# WHAT YOU HAVE TO DO:
The listing below is to be duplicated exactly, with every picture omitted.

# EXTRACTED INFORMATION:
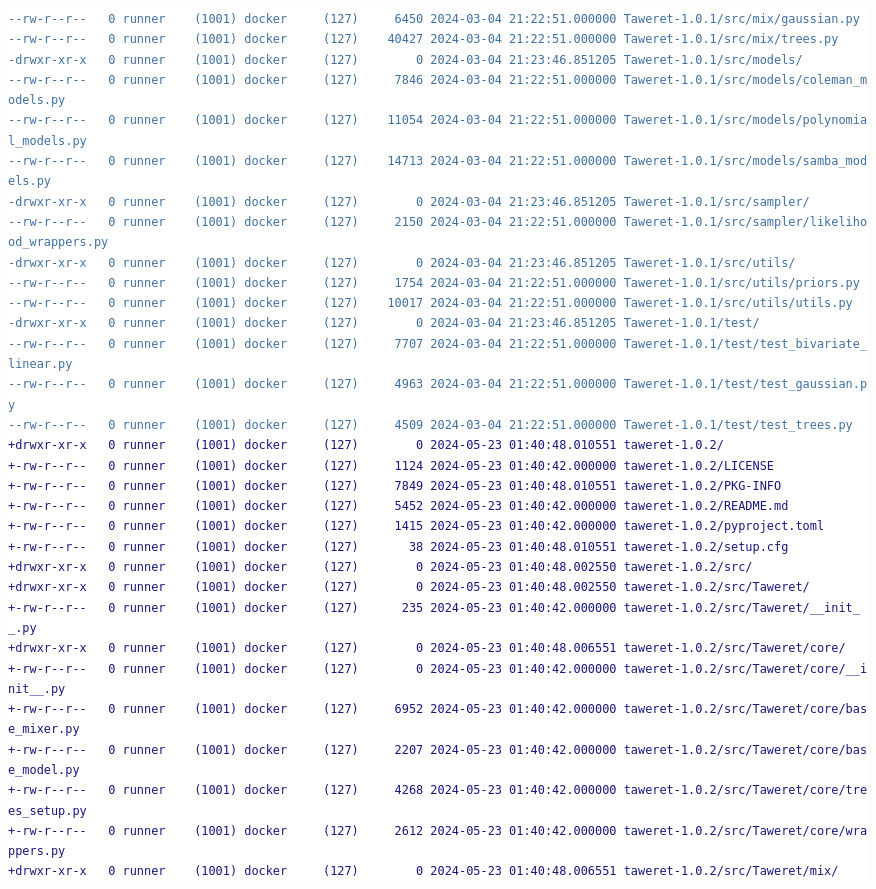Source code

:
```diff
--rw-r--r--   0 runner    (1001) docker     (127)     6450 2024-03-04 21:22:51.000000 Taweret-1.0.1/src/mix/gaussian.py
--rw-r--r--   0 runner    (1001) docker     (127)    40427 2024-03-04 21:22:51.000000 Taweret-1.0.1/src/mix/trees.py
-drwxr-xr-x   0 runner    (1001) docker     (127)        0 2024-03-04 21:23:46.851205 Taweret-1.0.1/src/models/
--rw-r--r--   0 runner    (1001) docker     (127)     7846 2024-03-04 21:22:51.000000 Taweret-1.0.1/src/models/coleman_models.py
--rw-r--r--   0 runner    (1001) docker     (127)    11054 2024-03-04 21:22:51.000000 Taweret-1.0.1/src/models/polynomial_models.py
--rw-r--r--   0 runner    (1001) docker     (127)    14713 2024-03-04 21:22:51.000000 Taweret-1.0.1/src/models/samba_models.py
-drwxr-xr-x   0 runner    (1001) docker     (127)        0 2024-03-04 21:23:46.851205 Taweret-1.0.1/src/sampler/
--rw-r--r--   0 runner    (1001) docker     (127)     2150 2024-03-04 21:22:51.000000 Taweret-1.0.1/src/sampler/likelihood_wrappers.py
-drwxr-xr-x   0 runner    (1001) docker     (127)        0 2024-03-04 21:23:46.851205 Taweret-1.0.1/src/utils/
--rw-r--r--   0 runner    (1001) docker     (127)     1754 2024-03-04 21:22:51.000000 Taweret-1.0.1/src/utils/priors.py
--rw-r--r--   0 runner    (1001) docker     (127)    10017 2024-03-04 21:22:51.000000 Taweret-1.0.1/src/utils/utils.py
-drwxr-xr-x   0 runner    (1001) docker     (127)        0 2024-03-04 21:23:46.851205 Taweret-1.0.1/test/
--rw-r--r--   0 runner    (1001) docker     (127)     7707 2024-03-04 21:22:51.000000 Taweret-1.0.1/test/test_bivariate_linear.py
--rw-r--r--   0 runner    (1001) docker     (127)     4963 2024-03-04 21:22:51.000000 Taweret-1.0.1/test/test_gaussian.py
--rw-r--r--   0 runner    (1001) docker     (127)     4509 2024-03-04 21:22:51.000000 Taweret-1.0.1/test/test_trees.py
+drwxr-xr-x   0 runner    (1001) docker     (127)        0 2024-05-23 01:40:48.010551 taweret-1.0.2/
+-rw-r--r--   0 runner    (1001) docker     (127)     1124 2024-05-23 01:40:42.000000 taweret-1.0.2/LICENSE
+-rw-r--r--   0 runner    (1001) docker     (127)     7849 2024-05-23 01:40:48.010551 taweret-1.0.2/PKG-INFO
+-rw-r--r--   0 runner    (1001) docker     (127)     5452 2024-05-23 01:40:42.000000 taweret-1.0.2/README.md
+-rw-r--r--   0 runner    (1001) docker     (127)     1415 2024-05-23 01:40:42.000000 taweret-1.0.2/pyproject.toml
+-rw-r--r--   0 runner    (1001) docker     (127)       38 2024-05-23 01:40:48.010551 taweret-1.0.2/setup.cfg
+drwxr-xr-x   0 runner    (1001) docker     (127)        0 2024-05-23 01:40:48.002550 taweret-1.0.2/src/
+drwxr-xr-x   0 runner    (1001) docker     (127)        0 2024-05-23 01:40:48.002550 taweret-1.0.2/src/Taweret/
+-rw-r--r--   0 runner    (1001) docker     (127)      235 2024-05-23 01:40:42.000000 taweret-1.0.2/src/Taweret/__init__.py
+drwxr-xr-x   0 runner    (1001) docker     (127)        0 2024-05-23 01:40:48.006551 taweret-1.0.2/src/Taweret/core/
+-rw-r--r--   0 runner    (1001) docker     (127)        0 2024-05-23 01:40:42.000000 taweret-1.0.2/src/Taweret/core/__init__.py
+-rw-r--r--   0 runner    (1001) docker     (127)     6952 2024-05-23 01:40:42.000000 taweret-1.0.2/src/Taweret/core/base_mixer.py
+-rw-r--r--   0 runner    (1001) docker     (127)     2207 2024-05-23 01:40:42.000000 taweret-1.0.2/src/Taweret/core/base_model.py
+-rw-r--r--   0 runner    (1001) docker     (127)     4268 2024-05-23 01:40:42.000000 taweret-1.0.2/src/Taweret/core/trees_setup.py
+-rw-r--r--   0 runner    (1001) docker     (127)     2612 2024-05-23 01:40:42.000000 taweret-1.0.2/src/Taweret/core/wrappers.py
+drwxr-xr-x   0 runner    (1001) docker     (127)        0 2024-05-23 01:40:48.006551 taweret-1.0.2/src/Taweret/mix/
```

# ANSWER BELOW:
Source code

:
```diff
--rw-r--r--   0 runner    (1001) docker     (127)     6450 2024-03-04 21:22:51.000000 Taweret-1.0.1/src/mix/gaussian.py
--rw-r--r--   0 runner    (1001) docker     (127)    40427 2024-03-04 21:22:51.000000 Taweret-1.0.1/src/mix/trees.py
-drwxr-xr-x   0 runner    (1001) docker     (127)        0 2024-03-04 21:23:46.851205 Taweret-1.0.1/src/models/
--rw-r--r--   0 runner    (1001) docker     (127)     7846 2024-03-04 21:22:51.000000 Taweret-1.0.1/src/models/coleman_models.py
--rw-r--r--   0 runner    (1001) docker     (127)    11054 2024-03-04 21:22:51.000000 Taweret-1.0.1/src/models/polynomial_models.py
--rw-r--r--   0 runner    (1001) docker     (127)    14713 2024-03-04 21:22:51.000000 Taweret-1.0.1/src/models/samba_models.py
-drwxr-xr-x   0 runner    (1001) docker     (127)        0 2024-03-04 21:23:46.851205 Taweret-1.0.1/src/sampler/
--rw-r--r--   0 runner    (1001) docker     (127)     2150 2024-03-04 21:22:51.000000 Taweret-1.0.1/src/sampler/likelihood_wrappers.py
-drwxr-xr-x   0 runner    (1001) docker     (127)        0 2024-03-04 21:23:46.851205 Taweret-1.0.1/src/utils/
--rw-r--r--   0 runner    (1001) docker     (127)     1754 2024-03-04 21:22:51.000000 Taweret-1.0.1/src/utils/priors.py
--rw-r--r--   0 runner    (1001) docker     (127)    10017 2024-03-04 21:22:51.000000 Taweret-1.0.1/src/utils/utils.py
-drwxr-xr-x   0 runner    (1001) docker     (127)        0 2024-03-04 21:23:46.851205 Taweret-1.0.1/test/
--rw-r--r--   0 runner    (1001) docker     (127)     7707 2024-03-04 21:22:51.000000 Taweret-1.0.1/test/test_bivariate_linear.py
--rw-r--r--   0 runner    (1001) docker     (127)     4963 2024-03-04 21:22:51.000000 Taweret-1.0.1/test/test_gaussian.py
--rw-r--r--   0 runner    (1001) docker     (127)     4509 2024-03-04 21:22:51.000000 Taweret-1.0.1/test/test_trees.py
+drwxr-xr-x   0 runner    (1001) docker     (127)        0 2024-05-23 01:40:48.010551 taweret-1.0.2/
+-rw-r--r--   0 runner    (1001) docker     (127)     1124 2024-05-23 01:40:42.000000 taweret-1.0.2/LICENSE
+-rw-r--r--   0 runner    (1001) docker     (127)     7849 2024-05-23 01:40:48.010551 taweret-1.0.2/PKG-INFO
+-rw-r--r--   0 runner    (1001) docker     (127)     5452 2024-05-23 01:40:42.000000 taweret-1.0.2/README.md
+-rw-r--r--   0 runner    (1001) docker     (127)     1415 2024-05-23 01:40:42.000000 taweret-1.0.2/pyproject.toml
+-rw-r--r--   0 runner    (1001) docker     (127)       38 2024-05-23 01:40:48.010551 taweret-1.0.2/setup.cfg
+drwxr-xr-x   0 runner    (1001) docker     (127)        0 2024-05-23 01:40:48.002550 taweret-1.0.2/src/
+drwxr-xr-x   0 runner    (1001) docker     (127)        0 2024-05-23 01:40:48.002550 taweret-1.0.2/src/Taweret/
+-rw-r--r--   0 runner    (1001) docker     (127)      235 2024-05-23 01:40:42.000000 taweret-1.0.2/src/Taweret/__init__.py
+drwxr-xr-x   0 runner    (1001) docker     (127)        0 2024-05-23 01:40:48.006551 taweret-1.0.2/src/Taweret/core/
+-rw-r--r--   0 runner    (1001) docker     (127)        0 2024-05-23 01:40:42.000000 taweret-1.0.2/src/Taweret/core/__init__.py
+-rw-r--r--   0 runner    (1001) docker     (127)     6952 2024-05-23 01:40:42.000000 taweret-1.0.2/src/Taweret/core/base_mixer.py
+-rw-r--r--   0 runner    (1001) docker     (127)     2207 2024-05-23 01:40:42.000000 taweret-1.0.2/src/Taweret/core/base_model.py
+-rw-r--r--   0 runner    (1001) docker     (127)     4268 2024-05-23 01:40:42.000000 taweret-1.0.2/src/Taweret/core/trees_setup.py
+-rw-r--r--   0 runner    (1001) docker     (127)     2612 2024-05-23 01:40:42.000000 taweret-1.0.2/src/Taweret/core/wrappers.py
+drwxr-xr-x   0 runner    (1001) docker     (127)        0 2024-05-23 01:40:48.006551 taweret-1.0.2/src/Taweret/mix/
```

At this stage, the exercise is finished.